The next question relates to the two issues which have been stated against Tudhope. I am very clearly of opinion that he is not liable; as I took the liberty of mentioning in the course of the discussion—quoting Lord Justice-Clerk Hope—that those fugæ warrants are very ticklish things to deal with. I do not think for my own part, that even supposing Tudhope had known that Russell wanted to have the bill back for the mere purpose of giving out a fugæ warrant, that he was doing anything wrong. In place of being a reason why he should not give it back, it was rather a reason why he should. It was quite right that he should get rid of such a hazardous proceeding if he could. I cannot imagine any ground of action against Tudhope.
Then as to the second and third issues, I cannot see why they should not be one. I cannot see any interest which the pursuer has to have two issues. There are some cases in which there is wrongous apprehension merely and no imprisonment, or there may be a doubt about the one and not about the other. But to have two issues in the present case would be a mere abuse of words.
On the fifth issue I have no difficulty. My objection applied only to the fourth issue.

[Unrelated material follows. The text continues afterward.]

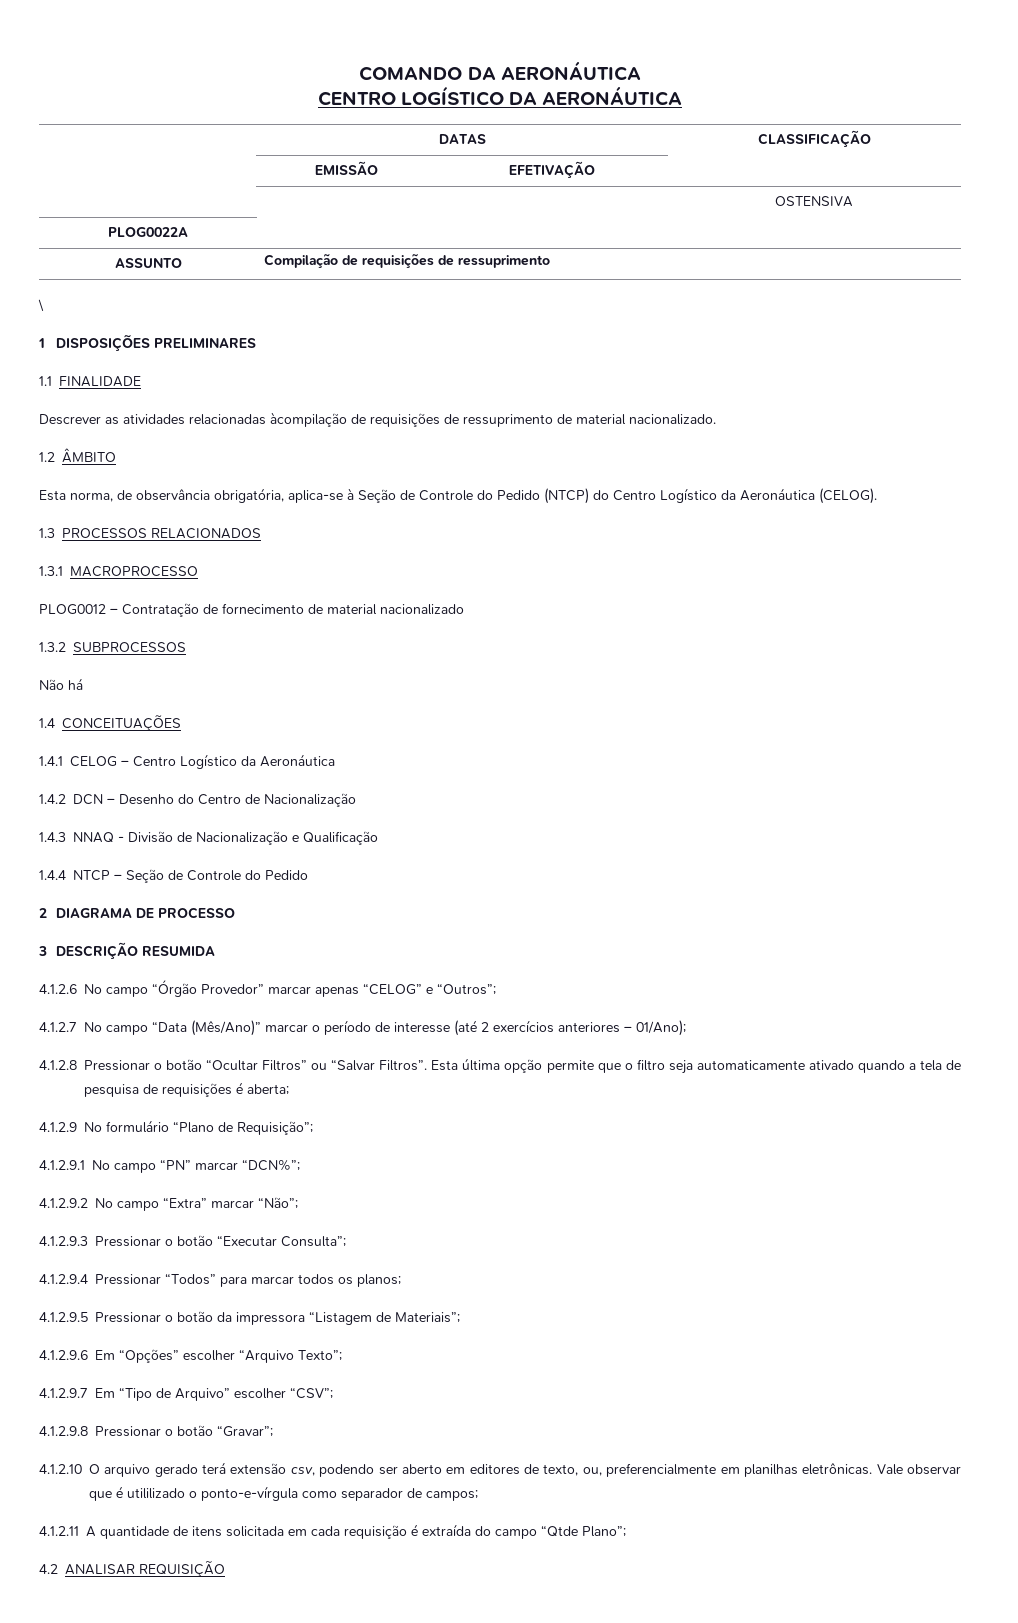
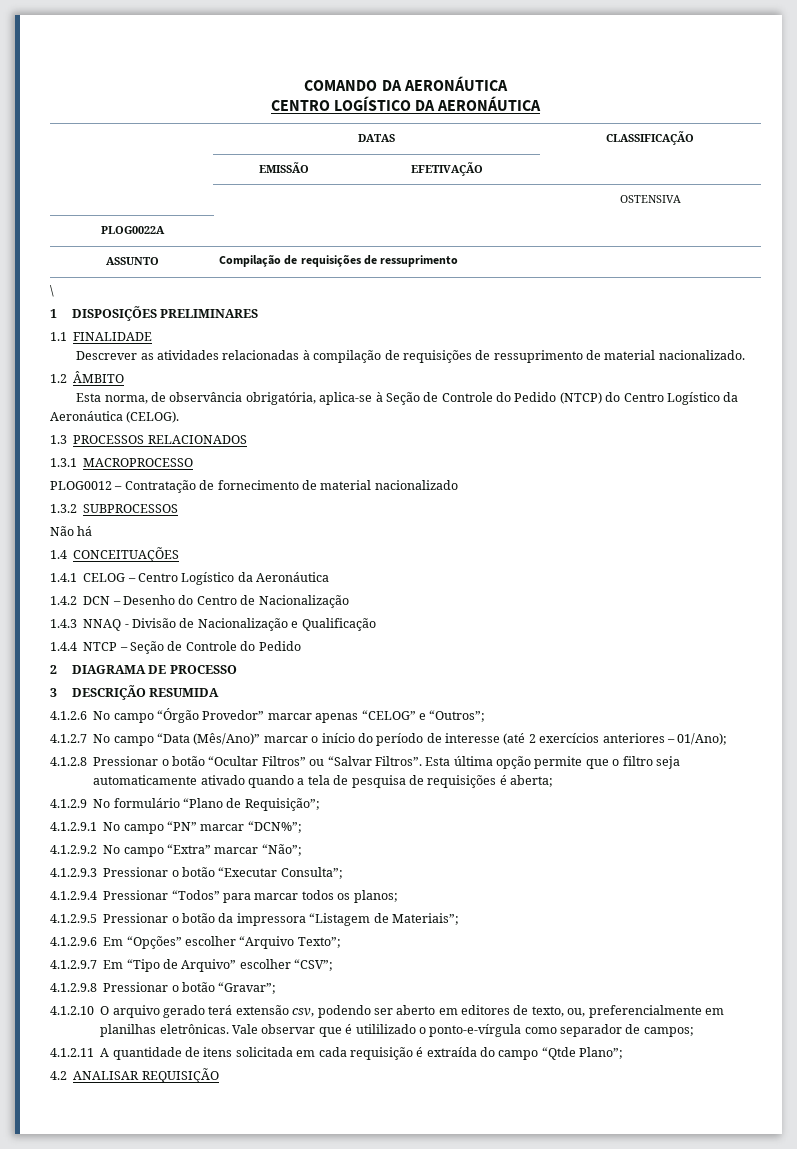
[270,412,347,427] àcompilação -> [302,350,382,363] à compilação
(320, 1028) none -> [321,733,373,743] início do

But I go further—even if Tudhope knew perfectly well about the bill I think he would not be liable. Russell got value for it, and he must either do diligence or give back the value. The mere circumstance that Tudhope knew that Russell was going to do diligence in a wrong way would not affect my opinion. Seeing that the fugæ proceedings were adopted by Russell in his own name on a bill which he was entitled to have in his own possession unless he gave Tudhope credit for £100. Whether Tudhope knew or did not know that the meditatione fugæ proceedings were to be adopted in the name of Russell has nothing to do with the use which Russell was to make of the bill.
In regard to the first issue I should myself have preferred that words limiting the damage to the contents of the bill should be added, but if your Lordships are satisfied that the issue may go to the jury in its present form I do not press my objection.
The Court disallowed the fourth and fifth issues, and altered the second and third in terms of the opinion of the Lord President.
Counsel for Pursuer (Respondent)— Dickson. Agents— J. & A. Hastie, S.S.C.
Counsel for Defenders (Reclaimers)— Guthrie Smith— Alison. Agent— T. F. Weir, S.S.C.